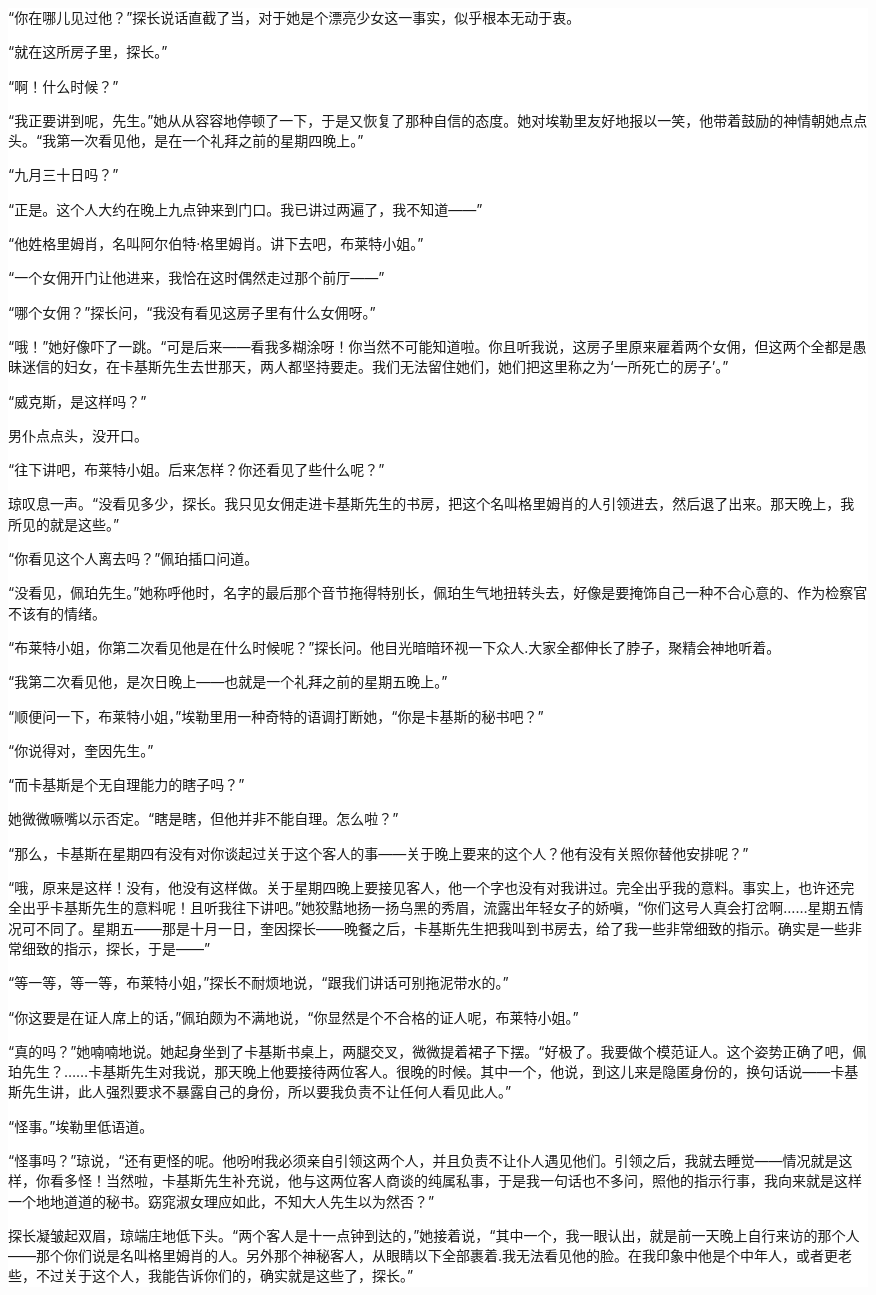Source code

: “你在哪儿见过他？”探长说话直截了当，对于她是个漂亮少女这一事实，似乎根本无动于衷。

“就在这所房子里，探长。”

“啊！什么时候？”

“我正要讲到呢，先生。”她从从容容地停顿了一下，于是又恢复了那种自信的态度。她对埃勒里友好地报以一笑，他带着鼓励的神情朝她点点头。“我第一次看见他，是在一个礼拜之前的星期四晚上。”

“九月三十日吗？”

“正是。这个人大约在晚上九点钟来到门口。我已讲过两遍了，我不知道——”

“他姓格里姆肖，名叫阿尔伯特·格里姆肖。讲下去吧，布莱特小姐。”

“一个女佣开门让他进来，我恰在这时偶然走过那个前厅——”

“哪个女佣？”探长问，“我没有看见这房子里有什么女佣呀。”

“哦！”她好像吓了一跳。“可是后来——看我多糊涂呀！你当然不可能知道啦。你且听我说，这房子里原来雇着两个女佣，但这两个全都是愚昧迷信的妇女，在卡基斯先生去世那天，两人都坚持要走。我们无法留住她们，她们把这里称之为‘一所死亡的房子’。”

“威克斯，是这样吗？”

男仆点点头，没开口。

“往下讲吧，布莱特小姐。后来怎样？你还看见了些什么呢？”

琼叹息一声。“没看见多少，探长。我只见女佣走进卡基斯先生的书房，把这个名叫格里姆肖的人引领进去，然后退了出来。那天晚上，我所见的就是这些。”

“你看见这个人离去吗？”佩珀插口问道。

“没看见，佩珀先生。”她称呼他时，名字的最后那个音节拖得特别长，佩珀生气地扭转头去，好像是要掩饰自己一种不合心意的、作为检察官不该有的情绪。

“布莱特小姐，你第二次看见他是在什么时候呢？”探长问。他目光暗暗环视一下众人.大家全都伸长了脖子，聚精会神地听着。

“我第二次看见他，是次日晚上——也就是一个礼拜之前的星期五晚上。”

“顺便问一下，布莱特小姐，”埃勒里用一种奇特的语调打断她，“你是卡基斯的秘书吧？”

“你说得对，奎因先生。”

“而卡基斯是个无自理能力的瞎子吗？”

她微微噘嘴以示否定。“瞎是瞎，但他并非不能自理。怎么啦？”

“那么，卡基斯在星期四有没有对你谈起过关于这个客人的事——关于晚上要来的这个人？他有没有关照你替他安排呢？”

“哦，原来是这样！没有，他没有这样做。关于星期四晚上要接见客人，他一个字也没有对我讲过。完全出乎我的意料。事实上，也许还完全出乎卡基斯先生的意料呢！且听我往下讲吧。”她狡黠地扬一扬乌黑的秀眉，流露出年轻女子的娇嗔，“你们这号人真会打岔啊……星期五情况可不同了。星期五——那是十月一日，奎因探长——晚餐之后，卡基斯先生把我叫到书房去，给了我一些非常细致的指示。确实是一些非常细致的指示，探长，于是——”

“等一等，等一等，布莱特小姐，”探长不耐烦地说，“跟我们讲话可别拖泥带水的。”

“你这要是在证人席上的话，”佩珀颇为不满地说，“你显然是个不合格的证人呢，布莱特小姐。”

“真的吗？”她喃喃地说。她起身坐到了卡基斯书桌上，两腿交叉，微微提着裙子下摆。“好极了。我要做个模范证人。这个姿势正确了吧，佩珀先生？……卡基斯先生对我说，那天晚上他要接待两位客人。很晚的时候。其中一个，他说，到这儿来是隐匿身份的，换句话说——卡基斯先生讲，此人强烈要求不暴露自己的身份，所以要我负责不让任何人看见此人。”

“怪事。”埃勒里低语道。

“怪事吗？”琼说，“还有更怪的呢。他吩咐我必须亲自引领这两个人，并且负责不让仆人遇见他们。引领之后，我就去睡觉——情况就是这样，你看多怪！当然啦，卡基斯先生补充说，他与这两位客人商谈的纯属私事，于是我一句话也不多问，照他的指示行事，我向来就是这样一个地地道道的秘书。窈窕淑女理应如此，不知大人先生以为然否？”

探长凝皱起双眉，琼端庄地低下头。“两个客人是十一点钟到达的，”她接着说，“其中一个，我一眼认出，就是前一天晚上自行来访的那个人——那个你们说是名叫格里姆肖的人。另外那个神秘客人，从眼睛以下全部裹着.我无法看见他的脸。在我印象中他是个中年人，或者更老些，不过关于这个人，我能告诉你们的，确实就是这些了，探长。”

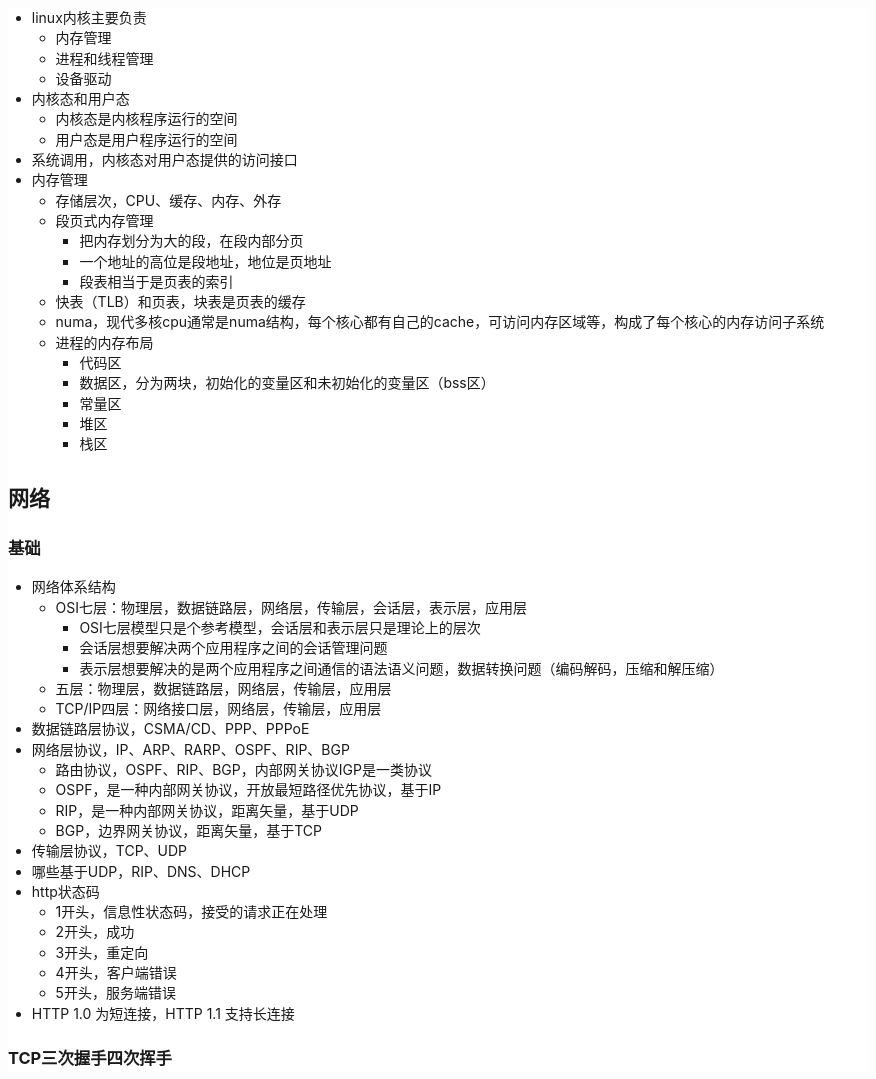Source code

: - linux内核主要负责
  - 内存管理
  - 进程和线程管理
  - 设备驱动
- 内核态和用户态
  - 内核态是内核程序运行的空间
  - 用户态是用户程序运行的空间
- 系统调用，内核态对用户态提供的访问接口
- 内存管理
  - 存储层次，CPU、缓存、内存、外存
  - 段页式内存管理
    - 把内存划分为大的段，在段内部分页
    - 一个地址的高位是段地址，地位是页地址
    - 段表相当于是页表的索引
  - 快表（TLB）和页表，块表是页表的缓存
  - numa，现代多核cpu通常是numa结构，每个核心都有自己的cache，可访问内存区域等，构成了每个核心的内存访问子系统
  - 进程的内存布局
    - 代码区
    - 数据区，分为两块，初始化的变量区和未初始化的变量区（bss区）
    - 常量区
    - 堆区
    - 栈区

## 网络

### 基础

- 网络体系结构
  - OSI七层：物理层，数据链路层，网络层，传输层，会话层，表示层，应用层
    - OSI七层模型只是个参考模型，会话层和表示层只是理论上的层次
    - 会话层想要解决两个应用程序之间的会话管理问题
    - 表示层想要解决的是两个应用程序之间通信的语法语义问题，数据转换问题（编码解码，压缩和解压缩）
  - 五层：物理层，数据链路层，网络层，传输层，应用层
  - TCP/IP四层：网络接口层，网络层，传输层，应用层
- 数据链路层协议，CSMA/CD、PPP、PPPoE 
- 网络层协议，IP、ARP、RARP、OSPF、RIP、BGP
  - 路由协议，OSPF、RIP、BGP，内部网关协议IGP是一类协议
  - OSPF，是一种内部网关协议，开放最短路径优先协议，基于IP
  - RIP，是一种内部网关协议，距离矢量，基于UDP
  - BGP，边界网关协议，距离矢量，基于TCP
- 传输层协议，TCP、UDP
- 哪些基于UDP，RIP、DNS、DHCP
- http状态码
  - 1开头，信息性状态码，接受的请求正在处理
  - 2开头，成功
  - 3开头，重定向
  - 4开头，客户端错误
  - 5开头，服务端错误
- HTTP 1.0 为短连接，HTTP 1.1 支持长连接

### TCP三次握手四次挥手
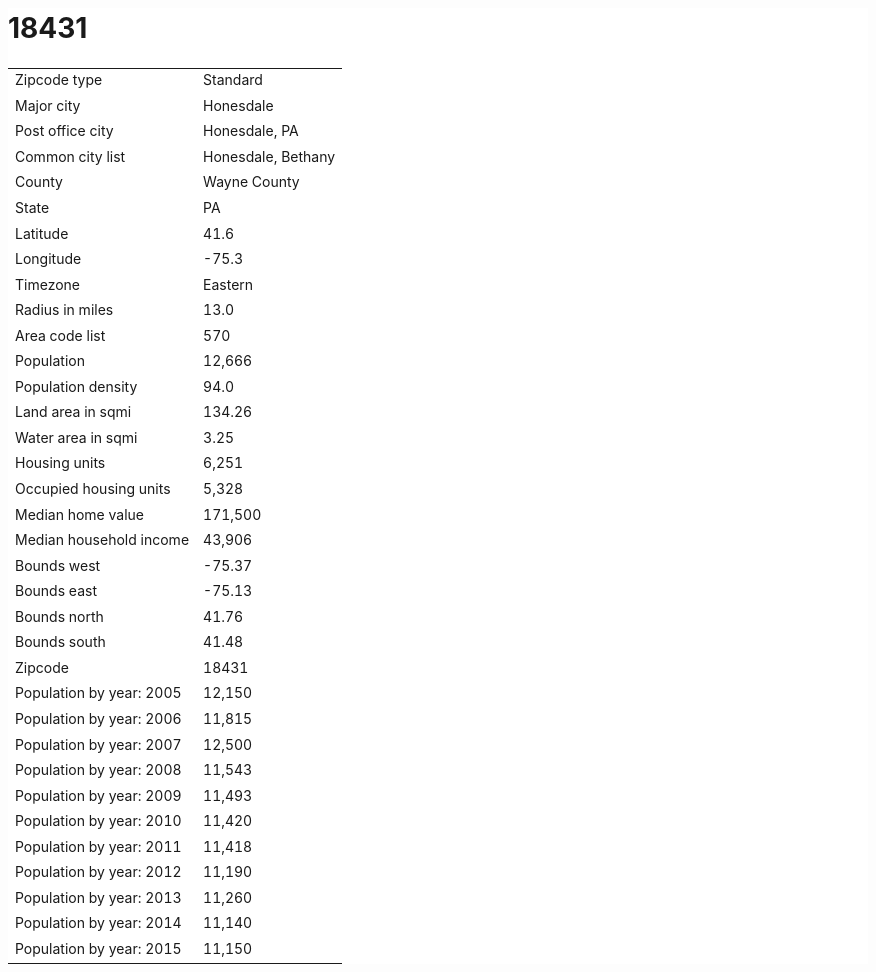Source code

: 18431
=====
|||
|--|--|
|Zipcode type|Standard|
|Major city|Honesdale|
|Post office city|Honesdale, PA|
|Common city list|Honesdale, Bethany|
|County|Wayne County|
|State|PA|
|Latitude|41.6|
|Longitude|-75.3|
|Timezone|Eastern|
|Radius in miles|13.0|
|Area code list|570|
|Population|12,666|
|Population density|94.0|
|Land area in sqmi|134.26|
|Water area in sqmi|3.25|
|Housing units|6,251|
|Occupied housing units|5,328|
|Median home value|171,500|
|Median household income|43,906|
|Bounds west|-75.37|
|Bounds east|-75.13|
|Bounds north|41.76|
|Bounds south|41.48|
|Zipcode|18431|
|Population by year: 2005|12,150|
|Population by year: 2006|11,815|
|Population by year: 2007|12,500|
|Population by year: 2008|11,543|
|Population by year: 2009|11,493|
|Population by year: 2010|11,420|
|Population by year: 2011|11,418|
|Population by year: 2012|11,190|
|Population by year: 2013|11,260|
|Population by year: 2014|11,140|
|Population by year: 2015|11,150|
==========
#### Task to complete:
Find every line in the records that contains the string "其中一个", and copy each of those lines in full.

#### Finished task:
“真的吗？”她喃喃地说。她起身坐到了卡基斯书桌上，两腿交叉，微微提着裙子下摆。“好极了。我要做个模范证人。这个姿势正确了吧，佩珀先生？……卡基斯先生对我说，那天晚上他要接待两位客人。很晚的时候。其中一个，他说，到这儿来是隐匿身份的，换句话说——卡基斯先生讲，此人强烈要求不暴露自己的身份，所以要我负责不让任何人看见此人。”
探长凝皱起双眉，琼端庄地低下头。“两个客人是十一点钟到达的，”她接着说，“其中一个，我一眼认出，就是前一天晚上自行来访的那个人——那个你们说是名叫格里姆肖的人。另外那个神秘客人，从眼睛以下全部裹着.我无法看见他的脸。在我印象中他是个中年人，或者更老些，不过关于这个人，我能告诉你们的，确实就是这些了，探长。”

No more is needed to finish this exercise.